Lebih jauh, ia menekankan pentingnya bagi pemda untuk belajar dari pengalaman daerah lain yang mengalami kegagalan dalam pengelolaan surat utang. Evaluasi terhadap efektivitas proyek yang dibiayai oleh obligasi daerah harus dilakukan secara berkala agar risiko dapat diminimalkan.
Selain itu, keterlibatan masyarakat dan pemangku kepentingan dalam proses pengambilan keputusan juga sangat diperlukan guna memastikan bahwa penggunaan dana publik benar-benar memberikan manfaat nyata bagi pembangunan daerah.
“Jika tidak ada mekanisme pengawasan yang ketat, maka bukan tidak mungkin surat utang yang seharusnya menjadi instrumen pembangunan justru berubah menjadi beban yang harus ditanggung oleh generasi mendatang,” ucapnya
Ia juga menilai, mengandalkan perantau Minang sebagai investor utama surat utang daerah adalah langkah yang sarat dengan eksploitasi sentimen emosional. Diaspora Minang di Jakarta dan kota besar lainnya adalah kelompok yang memiliki akses luas ke berbagai instrumen investasi lain yang lebih menguntungkan dan memiliki tingkat keamanan lebih tinggi, seperti obligasi negara (ORI), sukuk ritel (SR), atau instrumen investasi sektor riil.
“Nah, Jika Pemprov Sumbar berharap perantau Minang mau membeli surat utang hanya karena faktor ikatan budaya, maka ini adalah strategi yang terlalu naïf dan tidak realistis,” ucapnya.
Shahmi meyakini, para perantau Minang tentu memiliki kepedulian terhadap daerah asal mereka, tetapi mereka juga rasional dalam berinvestasi. Tanpa insentif yang jelas, misalnya suku bunga kompetitif atau skema bagi hasil yang menguntungkan, tidak ada alasan kuat bagi mereka untuk menanamkan modalnya dalam surat utang yang memiliki risiko tinggi.
“Jika Pemprov serius ingin menarik dana dari diaspora, seharusnya mereka menawarkan sesuatu yang lebih dari sekadar retorika emosional. Mereka harus menunjukkan bahwa investasi ini benar-benar menguntungkan secara ekonomi,” ujarnya.
Alternatif yang Lebih Berkelanjutan
Shahmi menekankan, daripada menerbitkan surat utang yang berisiko tinggi, Pemprov Sumbar seharusnya mengeksplorasi alternatif pendanaan yang lebih berkelanjutan. Salah satu opsi yang lebih efektif adalah skema Kerjasama Pemerintah dengan Badan Usaha (KPBU) yang telah terbukti sukses di berbagai daerah lain.

=-=-=-=-=

Tugas 1
Ulangi bagian teks bacaan dari "Alternatif yang Lebih" sampai "berbagai daerah lain." tanpa mengubah apa pun.
Teks bacaan dan entri data tidak saling berkaitan.

=-=-=-=-=

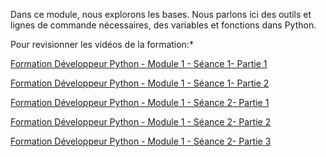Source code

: Dans ce module, nous explorons les bases. Nous parlons ici des outils et lignes de commande nécessaires, des variables et fonctions dans Python.

Pour revisionner les vidéos de la formation:*


[Formation Développeur Python - Module 1 - Séance 1- Partie 1](https://photos.google.com/photo/AF1QipO57leyRXBzGx-9BPGW8iYvuc6zNXZXX41VMDmy)


[Formation Développeur Python - Module 1 - Séance 1- Partie 2](https://photos.google.com/photo/AF1QipNcoM2MotF3RleEGCuoCleLot2QT01GgdIhqPFI)


[Formation Développeur Python - Module 1 - Séance 2- Partie 1](https://photos.google.com/photo/AF1QipMw_V8G37tpQy0WbiAx39VMQ0kPfI4O2AYSQlMb)


[Formation Développeur Python - Module 1 - Séance 2- Partie 2](https://photos.google.com/photo/AF1QipMbNm5yKJR42FTt_qCIJ0-PzPYH2vSidu9zf1U2)


[Formation Développeur Python - Module 1 - Séance 2- Partie 3](https://photos.google.com/photo/AF1QipPAcvZRyu51s-vvEuR7J91fO9Pmoe8WqZf1KAsJ)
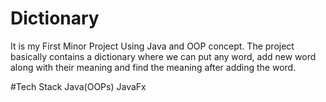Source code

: # Dictionary
It is my First Minor Project Using Java and OOP concept.
The project basically contains a dictionary where we can put any word, add new word along with their meaning and find the meaning after adding the word.

#Tech Stack
Java(OOPs)
JavaFx
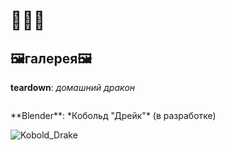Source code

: # 🦐🦐🦐
## 🖼**галерея**🖼

**teardown**: *домашний дракон*

<p align=center>
  <img url="teardown.png"/>
</p>
**Blender**: *Кобольд "Дрейк"* (в разработке)

![Kobold_Drake](https://github.com/user-attachments/assets/119c9bd8-1228-4976-bdf7-665903cec161)
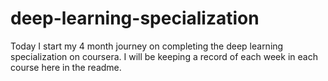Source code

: # deep-learning-specialization

Today I start my 4 month journey on completing the deep learning specialization on coursera. I will be keeping a record of each week in each course here in the readme.
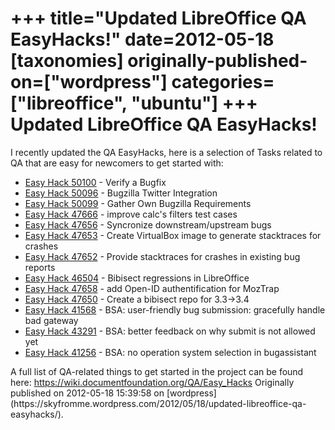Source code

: +++
title="Updated LibreOffice QA EasyHacks!"
date=2012-05-18
[taxonomies]
originally-published-on=["wordpress"]
categories=["libreoffice", "ubuntu"]
+++
Updated LibreOffice QA EasyHacks!
=================================

I recently updated the QA EasyHacks, here is a selection of Tasks related to QA that are easy for newcomers to get started with:
<ul>
	<li><a href="https://bugs.freedesktop.org/show_bug.cgi?id=50100" rel="nofollow" target="_blank">Easy Hack 50100</a> - Verify a Bugfix</li>
	<li><a href="https://bugs.freedesktop.org/show_bug.cgi?id=50096" rel="nofollow" target="_blank">Easy Hack 50096</a> - Bugzilla Twitter Integration</li>
	<li><a href="https://bugs.freedesktop.org/show_bug.cgi?id=50099" rel="nofollow" target="_blank">Easy Hack 50099</a> - Gather Own Bugzilla Requirements</li>
	<li><a href="https://bugs.freedesktop.org/show_bug.cgi?id=47666" rel="nofollow" target="_blank">Easy Hack 47666</a> - improve calc's filters test cases</li>
	<li><a href="https://bugs.freedesktop.org/show_bug.cgi?id=47656" rel="nofollow" target="_blank">Easy Hack 47656</a> - Syncronize downstream/upstream bugs</li>
	<li><a href="https://bugs.freedesktop.org/show_bug.cgi?id=47653" rel="nofollow" target="_blank">Easy Hack 47653</a> - Create VirtualBox image to generate stacktraces for crashes</li>
	<li><a href="https://bugs.freedesktop.org/show_bug.cgi?id=47652" rel="nofollow" target="_blank">Easy Hack 47652</a> - Provide stacktraces for crashes in existing bug reports</li>
	<li><a href="https://bugs.freedesktop.org/show_bug.cgi?id=46504" rel="nofollow" target="_blank">Easy Hack 46504</a> - Bibisect regressions in LibreOffice</li>
	<li><a href="https://bugs.freedesktop.org/show_bug.cgi?id=47658" rel="nofollow" target="_blank">Easy Hack 47658</a> - add Open-ID authentification for MozTrap</li>
	<li><a href="https://bugs.freedesktop.org/show_bug.cgi?id=47650" rel="nofollow" target="_blank">Easy Hack 47650</a> - Create a bibisect repo for 3.3-&gt;3.4</li>
	<li><a href="https://bugs.freedesktop.org/show_bug.cgi?id=41568" rel="nofollow" target="_blank">Easy Hack 41568</a> - BSA: user-friendly bug submission: gracefully handle bad gateway</li>
	<li><a href="https://bugs.freedesktop.org/show_bug.cgi?id=43291" rel="nofollow" target="_blank">Easy Hack 43291</a> - BSA: better feedback on why submit is not allowed yet</li>
	<li><a href="https://bugs.freedesktop.org/show_bug.cgi?id=41256" rel="nofollow" target="_blank">Easy Hack 41256</a> - BSA: no operation system selection in bugassistant</li>
</ul>
A full list of QA-related things to get started in the project can be found here: <a href="https://wiki.documentfoundation.org/QA/Easy_Hacks" rel="nofollow">https://wiki.documentfoundation.org/QA/Easy_Hacks</a>
Originally published on 2012-05-18 15:39:58 on [wordpress](https://skyfromme.wordpress.com/2012/05/18/updated-libreoffice-qa-easyhacks/).

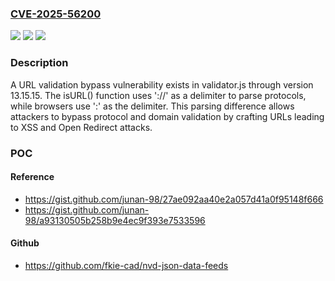 ### [CVE-2025-56200](https://cve.mitre.org/cgi-bin/cvename.cgi?name=CVE-2025-56200)
![](https://img.shields.io/static/v1?label=Product&message=n%2Fa&color=blue)
![](https://img.shields.io/static/v1?label=Version&message=n%2Fa%20&color=brightgreen)
![](https://img.shields.io/static/v1?label=Vulnerability&message=n%2Fa&color=brightgreen)

### Description

A URL validation bypass vulnerability exists in validator.js through version 13.15.15. The isURL() function uses '://' as a delimiter to parse protocols, while browsers use ':' as the delimiter. This parsing difference allows attackers to bypass protocol and domain validation by crafting URLs leading to XSS and Open Redirect attacks.

### POC

#### Reference
- https://gist.github.com/junan-98/27ae092aa40e2a057d41a0f95148f666
- https://gist.github.com/junan-98/a93130505b258b9e4ec9f393e7533596

#### Github
- https://github.com/fkie-cad/nvd-json-data-feeds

=-=-=-=-=

Tugas 2
Saring entri data, lalu salin setiap baris yang memuat kata "started".

Area Jawaban 1
Alternatif yang Lebih Berkelanjutan
Shahmi menekankan, daripada menerbitkan surat utang yang berisiko tinggi, Pemprov Sumbar seharusnya mengeksplorasi alternatif pendanaan yang lebih berkelanjutan. Salah satu opsi yang lebih efektif adalah skema Kerjasama Pemerintah dengan Badan Usaha (KPBU) yang telah terbukti sukses di berbagai daerah lain.

Area Jawaban 2
I recently updated the QA EasyHacks, here is a selection of Tasks related to QA that are easy for newcomers to get started with:
A full list of QA-related things to get started in the project can be found here: <a href="https://wiki.documentfoundation.org/QA/Easy_Hacks" rel="nofollow">https://wiki.documentfoundation.org/QA/Easy_Hacks</a>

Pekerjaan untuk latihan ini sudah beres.